Records from a data source:
----------
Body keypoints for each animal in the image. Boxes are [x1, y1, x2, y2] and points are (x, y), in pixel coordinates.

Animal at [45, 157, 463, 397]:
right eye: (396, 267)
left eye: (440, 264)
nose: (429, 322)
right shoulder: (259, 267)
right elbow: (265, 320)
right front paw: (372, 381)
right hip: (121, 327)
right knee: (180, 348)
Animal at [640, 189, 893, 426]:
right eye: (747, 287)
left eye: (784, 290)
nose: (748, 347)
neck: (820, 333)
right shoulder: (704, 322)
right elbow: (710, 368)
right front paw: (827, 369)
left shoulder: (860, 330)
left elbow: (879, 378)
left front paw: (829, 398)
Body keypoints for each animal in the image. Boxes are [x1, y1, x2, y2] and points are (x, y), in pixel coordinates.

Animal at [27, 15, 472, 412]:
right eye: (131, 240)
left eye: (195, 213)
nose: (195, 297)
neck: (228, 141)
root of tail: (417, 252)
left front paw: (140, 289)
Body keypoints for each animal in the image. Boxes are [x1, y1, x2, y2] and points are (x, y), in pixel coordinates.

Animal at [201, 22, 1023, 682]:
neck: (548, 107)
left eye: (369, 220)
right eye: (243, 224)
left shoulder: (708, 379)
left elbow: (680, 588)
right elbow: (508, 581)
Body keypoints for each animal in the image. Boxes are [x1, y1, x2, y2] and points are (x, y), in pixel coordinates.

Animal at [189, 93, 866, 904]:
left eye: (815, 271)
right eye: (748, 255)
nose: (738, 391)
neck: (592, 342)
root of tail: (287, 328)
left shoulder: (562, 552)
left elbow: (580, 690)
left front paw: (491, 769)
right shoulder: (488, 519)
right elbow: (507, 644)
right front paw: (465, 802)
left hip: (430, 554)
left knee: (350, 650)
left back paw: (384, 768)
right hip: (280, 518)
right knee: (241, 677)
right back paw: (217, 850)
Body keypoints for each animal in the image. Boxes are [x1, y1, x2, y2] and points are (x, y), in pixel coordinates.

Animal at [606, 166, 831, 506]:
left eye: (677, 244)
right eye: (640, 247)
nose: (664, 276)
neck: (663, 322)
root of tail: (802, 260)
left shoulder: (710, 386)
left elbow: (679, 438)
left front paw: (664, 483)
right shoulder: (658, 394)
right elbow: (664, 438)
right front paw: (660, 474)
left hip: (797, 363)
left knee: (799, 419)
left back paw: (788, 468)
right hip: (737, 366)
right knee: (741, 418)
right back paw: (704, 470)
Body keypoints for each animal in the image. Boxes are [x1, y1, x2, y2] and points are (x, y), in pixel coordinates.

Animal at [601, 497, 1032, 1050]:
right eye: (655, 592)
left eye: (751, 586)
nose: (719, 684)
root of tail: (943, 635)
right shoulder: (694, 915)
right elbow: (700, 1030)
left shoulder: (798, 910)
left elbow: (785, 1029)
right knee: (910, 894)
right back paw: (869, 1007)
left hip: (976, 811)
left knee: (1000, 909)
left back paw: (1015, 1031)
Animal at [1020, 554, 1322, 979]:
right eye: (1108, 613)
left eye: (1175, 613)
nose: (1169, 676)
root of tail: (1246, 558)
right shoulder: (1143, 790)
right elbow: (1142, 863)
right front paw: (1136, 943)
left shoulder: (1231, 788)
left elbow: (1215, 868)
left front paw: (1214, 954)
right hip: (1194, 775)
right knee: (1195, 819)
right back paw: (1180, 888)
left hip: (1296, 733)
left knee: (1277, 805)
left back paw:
----------
:: THE TASK ::
Restate word for word the entries above, starting at the line with "right hip: (280, 518)" and ending at the line with "left shoulder: (710, 386)", inclusive, and no others.

:: RESPONSE ::
right hip: (280, 518)
right knee: (241, 677)
right back paw: (217, 850)
Body keypoints for each animal in the image. Boxes are [x1, y1, x2, y2] and points are (x, y), in pixel coordinates.

Animal at [606, 166, 831, 506]:
left eye: (677, 244)
right eye: (640, 247)
nose: (664, 276)
neck: (663, 322)
root of tail: (802, 260)
left shoulder: (710, 386)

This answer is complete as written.